*Task details*. Write out the text of each item below, reproducing every line without any change.

>>>>

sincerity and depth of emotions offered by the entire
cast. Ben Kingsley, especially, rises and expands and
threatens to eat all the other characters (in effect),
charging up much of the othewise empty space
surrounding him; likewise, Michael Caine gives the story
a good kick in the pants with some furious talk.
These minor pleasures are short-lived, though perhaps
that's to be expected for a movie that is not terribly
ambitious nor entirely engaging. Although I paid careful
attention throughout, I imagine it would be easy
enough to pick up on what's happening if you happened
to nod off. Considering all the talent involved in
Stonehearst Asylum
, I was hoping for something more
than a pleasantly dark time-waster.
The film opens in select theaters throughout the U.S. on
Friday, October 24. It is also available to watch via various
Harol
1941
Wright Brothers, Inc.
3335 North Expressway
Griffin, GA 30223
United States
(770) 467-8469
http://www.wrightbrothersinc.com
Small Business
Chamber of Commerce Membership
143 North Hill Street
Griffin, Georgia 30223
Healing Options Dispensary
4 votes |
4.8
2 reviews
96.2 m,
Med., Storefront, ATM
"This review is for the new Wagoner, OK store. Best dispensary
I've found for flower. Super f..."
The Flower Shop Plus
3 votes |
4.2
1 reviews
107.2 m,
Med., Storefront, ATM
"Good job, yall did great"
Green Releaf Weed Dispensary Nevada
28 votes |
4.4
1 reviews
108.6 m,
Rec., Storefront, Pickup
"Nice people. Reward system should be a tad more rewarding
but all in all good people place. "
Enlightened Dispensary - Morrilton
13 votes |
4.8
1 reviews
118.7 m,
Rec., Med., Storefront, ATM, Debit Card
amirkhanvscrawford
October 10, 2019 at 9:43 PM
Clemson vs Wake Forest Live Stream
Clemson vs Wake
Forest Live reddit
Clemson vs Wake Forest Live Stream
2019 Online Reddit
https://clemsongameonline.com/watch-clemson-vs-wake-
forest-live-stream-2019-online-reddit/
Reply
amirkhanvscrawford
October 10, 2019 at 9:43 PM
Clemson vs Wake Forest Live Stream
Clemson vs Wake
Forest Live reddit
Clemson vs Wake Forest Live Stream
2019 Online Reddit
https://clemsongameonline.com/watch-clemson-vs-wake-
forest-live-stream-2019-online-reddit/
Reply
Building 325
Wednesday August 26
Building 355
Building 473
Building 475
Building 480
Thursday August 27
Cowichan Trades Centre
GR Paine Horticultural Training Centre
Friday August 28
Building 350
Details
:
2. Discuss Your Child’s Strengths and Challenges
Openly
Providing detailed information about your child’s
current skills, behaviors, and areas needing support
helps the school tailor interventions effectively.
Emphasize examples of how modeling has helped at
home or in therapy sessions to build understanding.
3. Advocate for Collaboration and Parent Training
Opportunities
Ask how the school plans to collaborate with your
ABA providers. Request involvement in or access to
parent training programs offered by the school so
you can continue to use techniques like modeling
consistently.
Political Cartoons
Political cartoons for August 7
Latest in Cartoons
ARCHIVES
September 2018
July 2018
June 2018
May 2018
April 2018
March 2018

<<<<

*Your response*.
sincerity and depth of emotions offered by the entire
cast. Ben Kingsley, especially, rises and expands and
threatens to eat all the other characters (in effect),
charging up much of the othewise empty space
surrounding him; likewise, Michael Caine gives the story
a good kick in the pants with some furious talk.
These minor pleasures are short-lived, though perhaps
that's to be expected for a movie that is not terribly
ambitious nor entirely engaging. Although I paid careful
attention throughout, I imagine it would be easy
enough to pick up on what's happening if you happened
to nod off. Considering all the talent involved in
Stonehearst Asylum
, I was hoping for something more
than a pleasantly dark time-waster.
The film opens in select theaters throughout the U.S. on
Friday, October 24. It is also available to watch via various
Harol
1941
Wright Brothers, Inc.
3335 North Expressway
Griffin, GA 30223
United States
(770) 467-8469
http://www.wrightbrothersinc.com
Small Business
Chamber of Commerce Membership
143 North Hill Street
Griffin, Georgia 30223
Healing Options Dispensary
4 votes |
4.8
2 reviews
96.2 m,
Med., Storefront, ATM
"This review is for the new Wagoner, OK store. Best dispensary
I've found for flower. Super f..."
The Flower Shop Plus
3 votes |
4.2
1 reviews
107.2 m,
Med., Storefront, ATM
"Good job, yall did great"
Green Releaf Weed Dispensary Nevada
28 votes |
4.4
1 reviews
108.6 m,
Rec., Storefront, Pickup
"Nice people. Reward system should be a tad more rewarding
but all in all good people place. "
Enlightened Dispensary - Morrilton
13 votes |
4.8
1 reviews
118.7 m,
Rec., Med., Storefront, ATM, Debit Card
amirkhanvscrawford
October 10, 2019 at 9:43 PM
Clemson vs Wake Forest Live Stream
Clemson vs Wake
Forest Live reddit
Clemson vs Wake Forest Live Stream
2019 Online Reddit
https://clemsongameonline.com/watch-clemson-vs-wake-
forest-live-stream-2019-online-reddit/
Reply
amirkhanvscrawford
October 10, 2019 at 9:43 PM
Clemson vs Wake Forest Live Stream
Clemson vs Wake
Forest Live reddit
Clemson vs Wake Forest Live Stream
2019 Online Reddit
https://clemsongameonline.com/watch-clemson-vs-wake-
forest-live-stream-2019-online-reddit/
Reply
Building 325
Wednesday August 26
Building 355
Building 473
Building 475
Building 480
Thursday August 27
Cowichan Trades Centre
GR Paine Horticultural Training Centre
Friday August 28
Building 350
Details
:
2. Discuss Your Child’s Strengths and Challenges
Openly
Providing detailed information about your child’s
current skills, behaviors, and areas needing support
helps the school tailor interventions effectively.
Emphasize examples of how modeling has helped at
home or in therapy sessions to build understanding.
3. Advocate for Collaboration and Parent Training
Opportunities
Ask how the school plans to collaborate with your
ABA providers. Request involvement in or access to
parent training programs offered by the school so
you can continue to use techniques like modeling
consistently.
Political Cartoons
Political cartoons for August 7
Latest in Cartoons
ARCHIVES
September 2018
July 2018
June 2018
May 2018
April 2018
March 2018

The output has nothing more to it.